_Task inputs_.
= Beginning of Section =

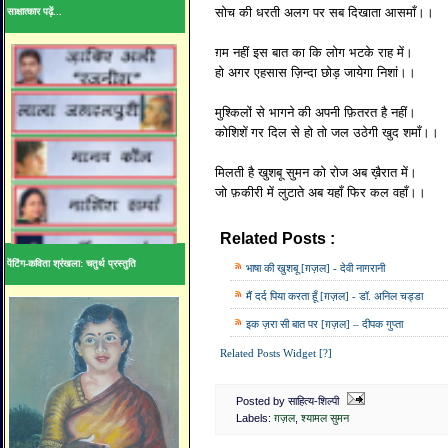
सोच की धरती अलग पर सब दिखाता आसमाँ।।
साक्षात्कार पढ़ें...
ग़म नहीं इस बात का कि लोग भटके राह में।
हो अगर एहसास ज़िन्दा छोड़ जायेगा निशां।।
मुश्किलों से भागने की अपनी फ़ितरत है नहीं।
कोशिशें गर दिल से हो तो जल उठेगी खुद शमाँ।।
मिलती है खुशबू सुमन को रोज अब ख़ैरात में।
जो फ़कीरी में लुटाते अब यहाँ फिर कल वहाँ।।
Related Posts :
ग़ज़ल,
श्यामल सुमन
पेंटिंग-कविता श्रंखला: चतुर्थ प्रस्तुति
भाषा की खुशबू [ग़ज़ल] - देवी नागरानी
मैं दर्द पिया करता हूँ [ग़ज़ल] - डॉ. अनिल चड्डा
इक ज़रा सी बात पर [ग़ज़ल] – दीपक गुप्ता
Related Posts Widget [?]
Posted by साहित्य-शिल्पी
Labels:
ग़ज़ल
,
श्यामल सुमन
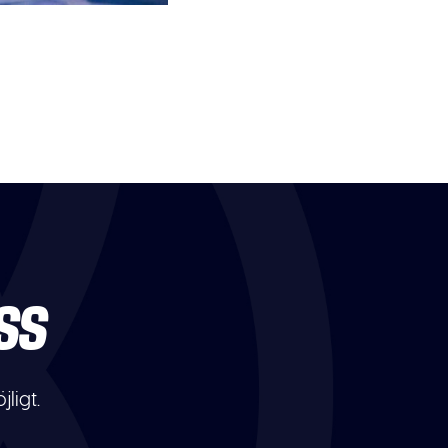
SS
ligt.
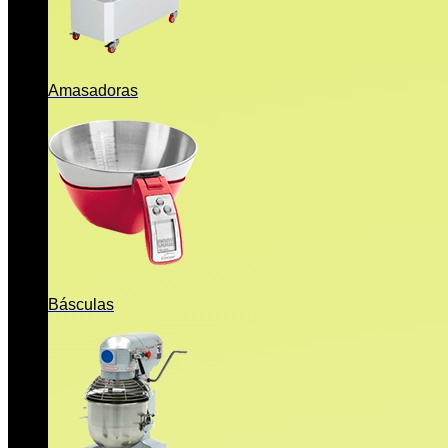
Amasadoras
Básculas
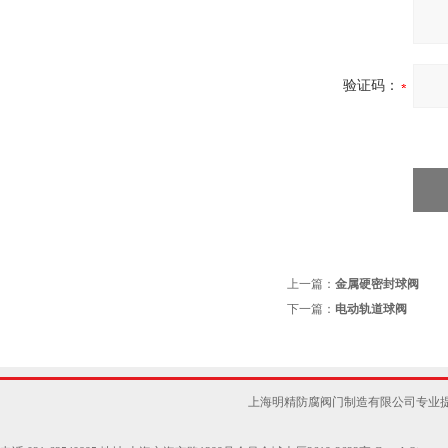
验证码：
上一篇：
金属硬密封球阀
下一篇：
电动轨道球阀
上海明精防腐阀门制造有限公司专业提供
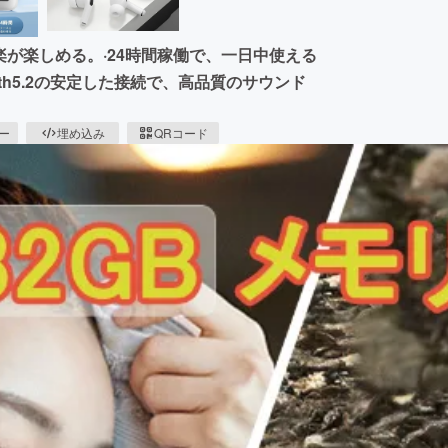
楽が楽しめる。·24時間稼働で、一日中使える
oth5.2の安定した接続で、高品質のサウンド
ピー
埋め込み
QRコード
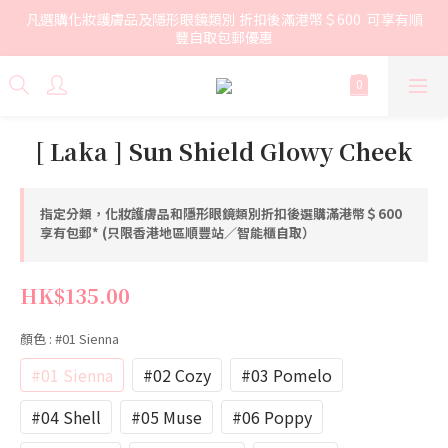
凡選購化妝護膚品及隱形眼鏡類別 折扣後滿港幣＄600  可享有順
豐自取包郵優惠
[ Laka ] Sun Shield Glowy Cheek
指定分類，化妝護膚品和隱形眼鏡類別折扣後選購滿港幣＄600
享有包郵* (只限香港地區順豐站／智能櫃自取）
HK$135.00
顏色
: #01 Sienna
#01 Sienna
#02 Cozy
#03 Pomelo
#04 Shell
#05 Muse
#06 Poppy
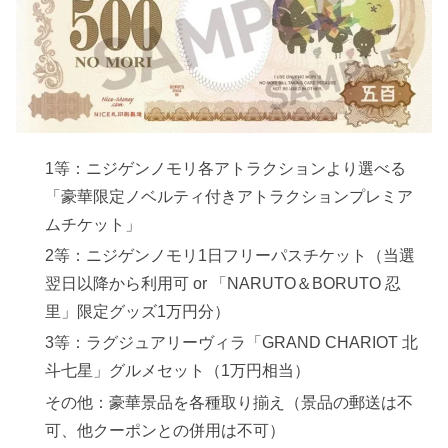
1等：ニジゲンノモリ各アトラクションより選べる
「豪華限定ノベルティ付きアトラクションプレミア
ムチケット」
2等：ニジゲンノモリ1日フリーパスチケット（当選
翌日以降から利用可 or 「NARUTO＆BORUTO 忍
里」限定グッズ1万円分）
3等：ラグジュアリーヴィラ「GRAND CHARIOT 北
斗七星」グルメセット（1万円相当）
その他：豪華景品を各種取り揃え（景品の郵送は不
可、他クーポンとの併用は不可）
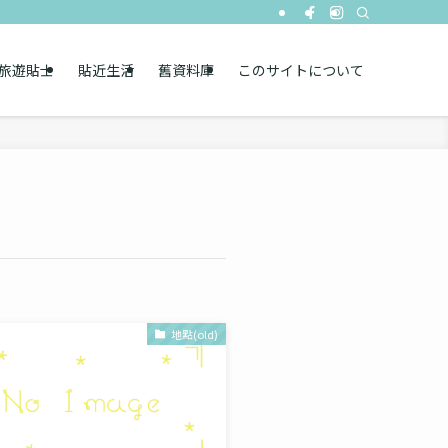
旅遊貼士
貼近生活
舊資料庫
このサイトについて
地點(old)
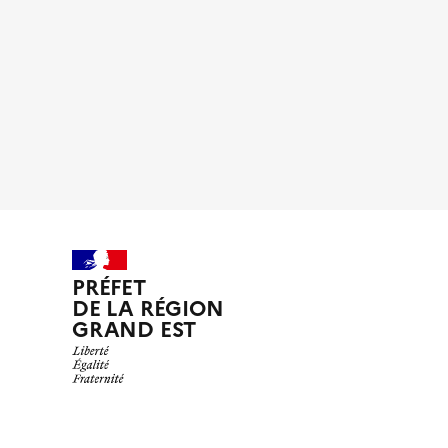
PRÉFET
DE LA RÉGION
GRAND EST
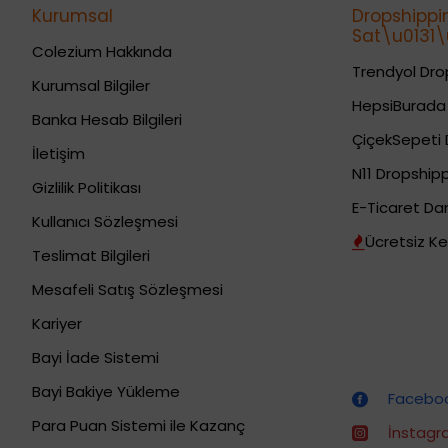
Kurumsal
Dropshippi
Sat\u0131\u
Colezium Hakkında
Trendyol Drop
Kurumsal Bilgiler
HepsiBurada 
Banka Hesab Bilgileri
ÇiçekSepeti 
İletişim
N11 Dropshipp
Gizlilik Politikası
E-Ticaret Da
Kullanıcı Sözleşmesi
Ücretsiz Ke
Teslimat Bilgileri
Mesafeli Satış Sözleşmesi
Kariyer
Bayi İade Sistemi
Dropshipping (Stoksuz Satış) Eğitimleri
Bayi Bakiye Yükleme
Facebook
Para Puan Sistemi ile Kazanç
İnstagra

= End of Section =

_Your goal_.
Return each of the lines above that contains the word "Posts". Case counts.

_Reply_.
Related Posts :
Related Posts Widget [?]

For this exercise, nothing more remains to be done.